- [Exercise requirements] Could you reproduce the text of every entry below word for word, leaving the pictures out of your answer?

* * * * *

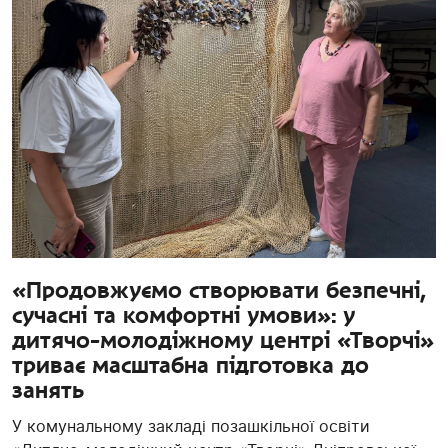
«Продовжуємо створювати безпечні,
сучасні та комфортні умови»: у
дитячо-молодіжному центрі «Творчі»
триває масштабна підготовка до
занять
У комунальному закладі позашкільної освіти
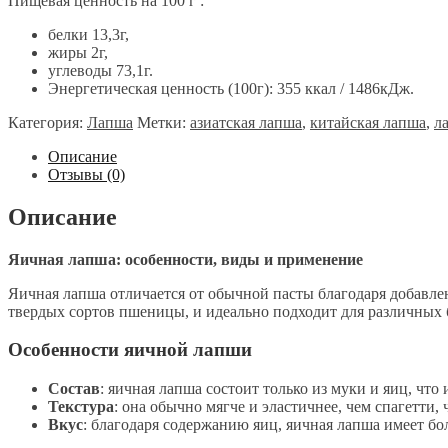
Пищевая ценность на 100 г :
белки 13,3г,
жиры 2г,
углеводы 73,1г.
Энергетическая ценность (100г): 355 ккал / 1486кДж.
Категория:
Лапша
Метки:
азиатская лапша
,
китайская лапша
,
л
Описание
Отзывы (0)
Описание
Яичная лапша: особенности, виды и применение
Яичная лапша отличается от обычной пасты благодаря добавлени
твердых сортов пшеницы, и идеально подходит для различных 
Особенности яичной лапши
Состав
: яичная лапша состоит только из муки и яиц, что
Текстура
: она обычно мягче и эластичнее, чем спагетти,
Вкус
: благодаря содержанию яиц, яичная лапша имеет б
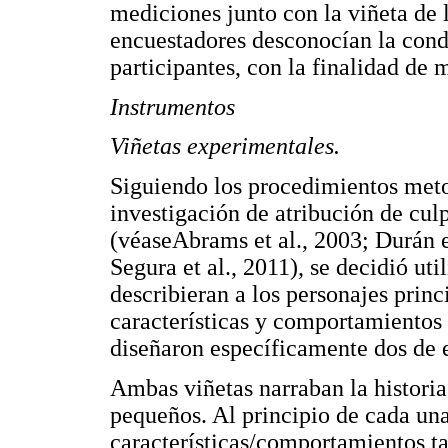
mediciones junto con la viñeta de 
encuestadores desconocían la condi
participantes, con la finalidad de 
Instrumentos
Viñetas experimentales.
Siguiendo los procedimientos meto
investigación de atribución de culp
(véaseAbrams et al., 2003; Durán et
Segura et al., 2011), se decidió uti
describieran a los personajes princ
características y comportamientos 
diseñaron específicamente dos de e
Ambas viñetas narraban la histori
pequeños. Al principio de cada una
características/comportamientos t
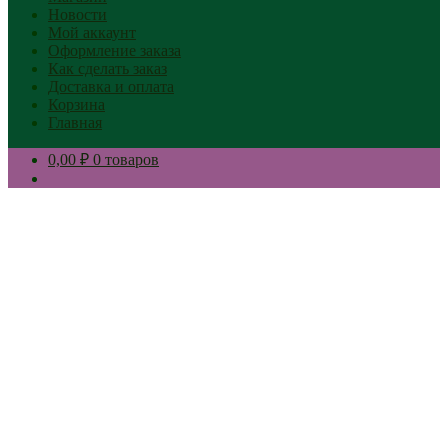
Новости
Мой аккаунт
Оформление заказа
Как сделать заказ
Доставка и оплата
Корзина
Главная
0,00 ₽
0 товаров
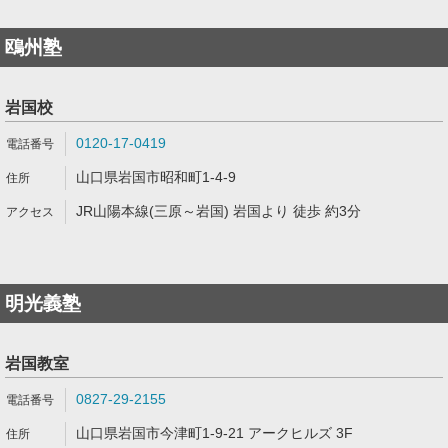
鴎州塾
岩国校
0120-17-0419
山口県岩国市昭和町1-4-9
JR山陽本線(三原～岩国) 岩国より 徒歩 約3分
明光義塾
岩国教室
0827-29-2155
山口県岩国市今津町1-9-21 アークヒルズ 3F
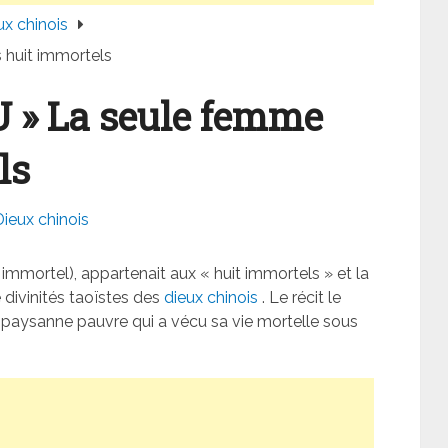
ux chinois
huit immortels
» La seule femme
ls
Dieux chinois
 immortel), appartenait aux « huit immortels » et la
divinités taoïstes des
dieux chinois
. Le récit le
paysanne pauvre qui a vécu sa vie mortelle sous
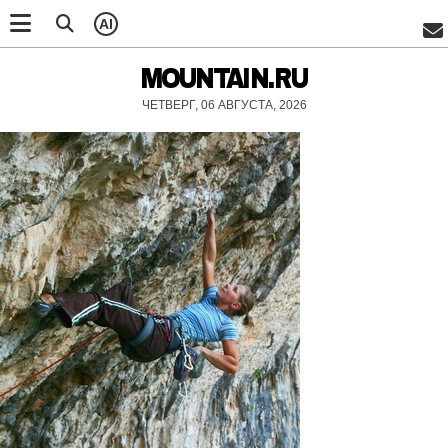
AI
MOUNTAIN.RU
ЧЕТВЕРГ, 06 АВГУСТА, 2026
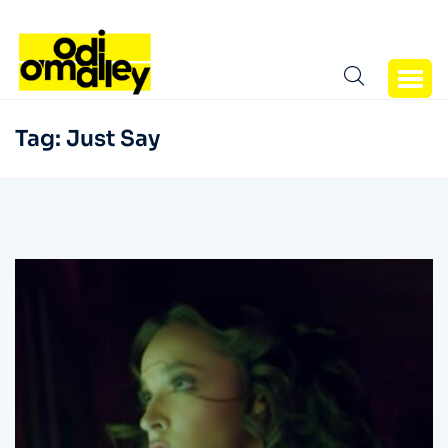
Tag:
Just Say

* * * * *

- [Exercise output]
«Продовжуємо створювати безпечні,
сучасні та комфортні умови»: у
дитячо-молодіжному центрі «Творчі»
триває масштабна підготовка до
занять
У комунальному закладі позашкільної освіти
Пищевая ценность на 100 г :
белки 13,3г,
жиры 2г,
углеводы 73,1г.
Энергетическая ценность (100г): 355 ккал / 1486кДж.
Категория:
Лапша
Метки:
азиатская лапша
,
китайская лапша
,
л
Описание
Отзывы (0)
Описание
Яичная лапша: особенности, виды и применение
Яичная лапша отличается от обычной пасты благодаря добавлени
твердых сортов пшеницы, и идеально подходит для различных 
Особенности яичной лапши
Состав
: яичная лапша состоит только из муки и яиц, что
Текстура
: она обычно мягче и эластичнее, чем спагетти,
Вкус
: благодаря содержанию яиц, яичная лапша имеет б
mediciones junto con la viñeta de 
encuestadores desconocían la condi
participantes, con la finalidad de 
Instrumentos
Viñetas experimentales.
Siguiendo los procedimientos meto
investigación de atribución de culp
(véaseAbrams et al., 2003; Durán et
Segura et al., 2011), se decidió uti
describieran a los personajes princ
características y comportamientos 
diseñaron específicamente dos de e
Ambas viñetas narraban la histori
pequeños. Al principio de cada una
características/comportamientos t
Новости
Мой аккаунт
Оформление заказа
Как сделать заказ
Доставка и оплата
Корзина
Главная
0,00 ₽
0 товаров
鴎州塾
岩国校
0120-17-0419
山口県岩国市昭和町1-4-9
JR山陽本線(三原～岩国) 岩国より 徒歩 約3分
明光義塾
岩国教室
0827-29-2155
山口県岩国市今津町1-9-21 アークヒルズ 3F
ux chinois
huit immortels
» La seule femme
ls
Dieux chinois
 immortel), appartenait aux « huit immortels » et la
divinités taoïstes des
dieux chinois
. Le récit le
paysanne pauvre qui a vécu sa vie mortelle sous
AI
MOUNTAIN.RU
ЧЕТВЕРГ, 06 АВГУСТА, 2026
Tag:
Just Say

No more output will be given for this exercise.